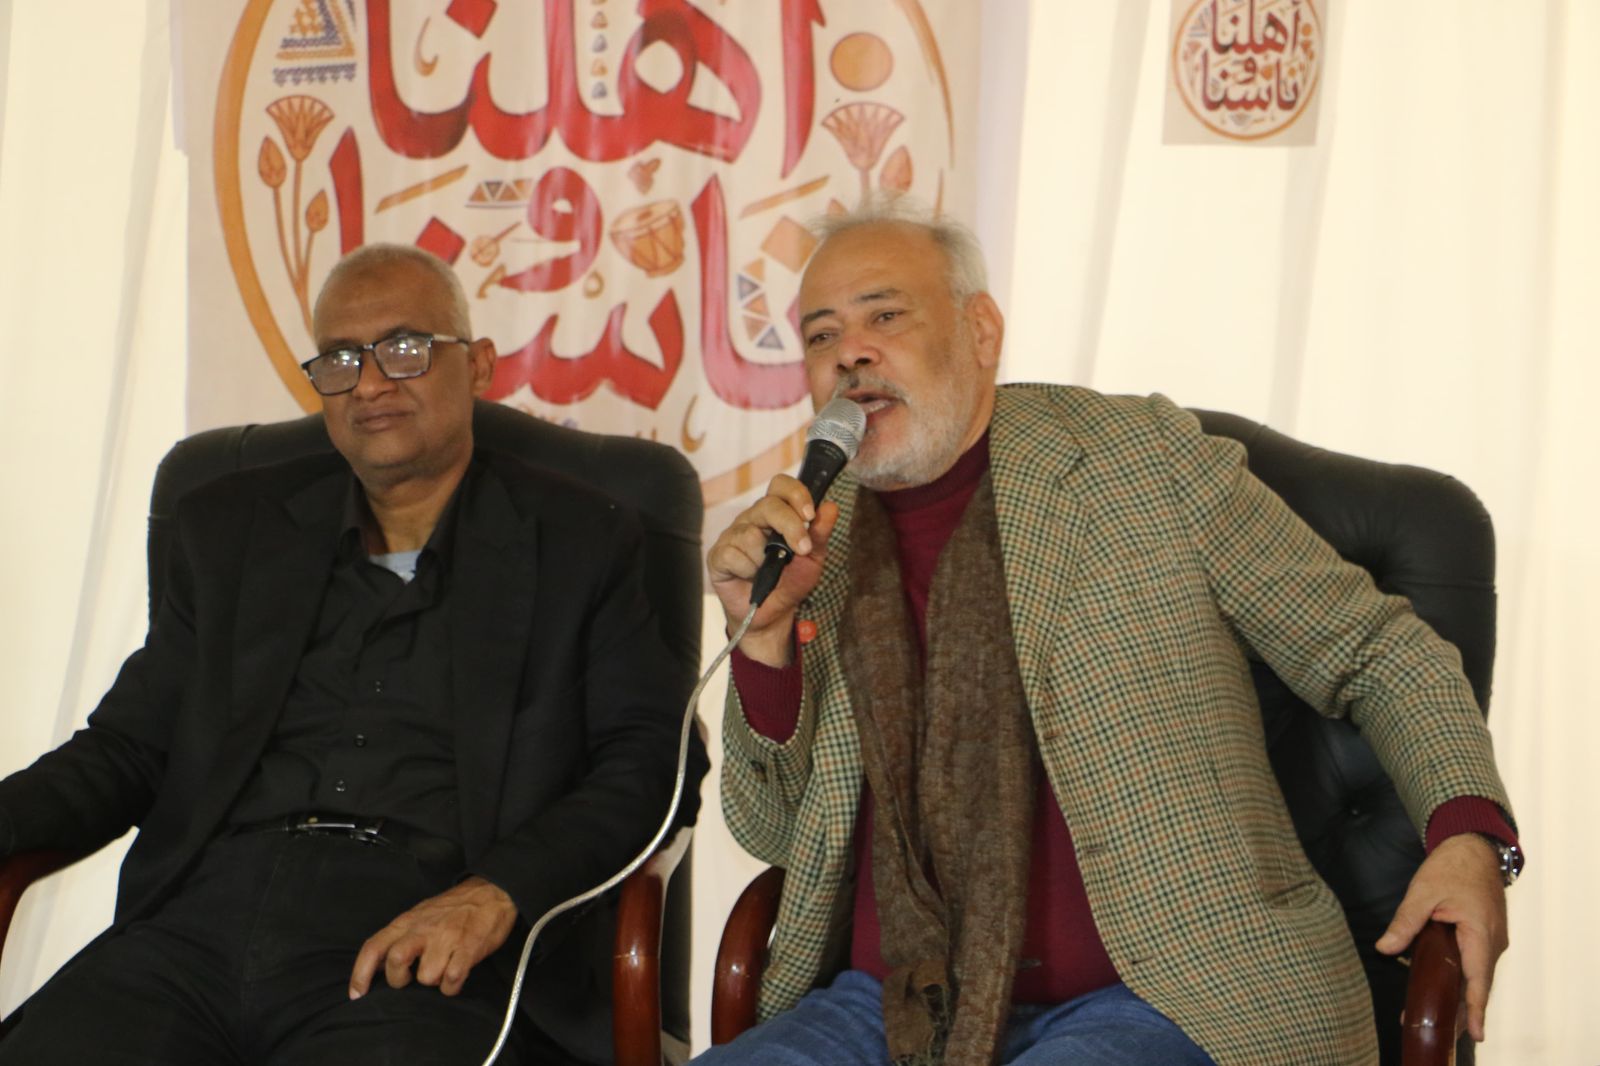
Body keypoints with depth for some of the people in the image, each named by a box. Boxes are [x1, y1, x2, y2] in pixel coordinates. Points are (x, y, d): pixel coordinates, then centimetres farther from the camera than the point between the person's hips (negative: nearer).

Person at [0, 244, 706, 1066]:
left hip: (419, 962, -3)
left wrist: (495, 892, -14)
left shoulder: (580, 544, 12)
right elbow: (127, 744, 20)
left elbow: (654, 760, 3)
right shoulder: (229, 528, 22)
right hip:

──────────────────────────────

» Task instructions
Exactly and exclusively, repeat the lines from the line that contains "right elbow: (127, 744, 20)" through the end of the records, both ends included.

» Exercise output
right elbow: (127, 744, 20)
left elbow: (654, 760, 3)
right shoulder: (229, 528, 22)
right hip:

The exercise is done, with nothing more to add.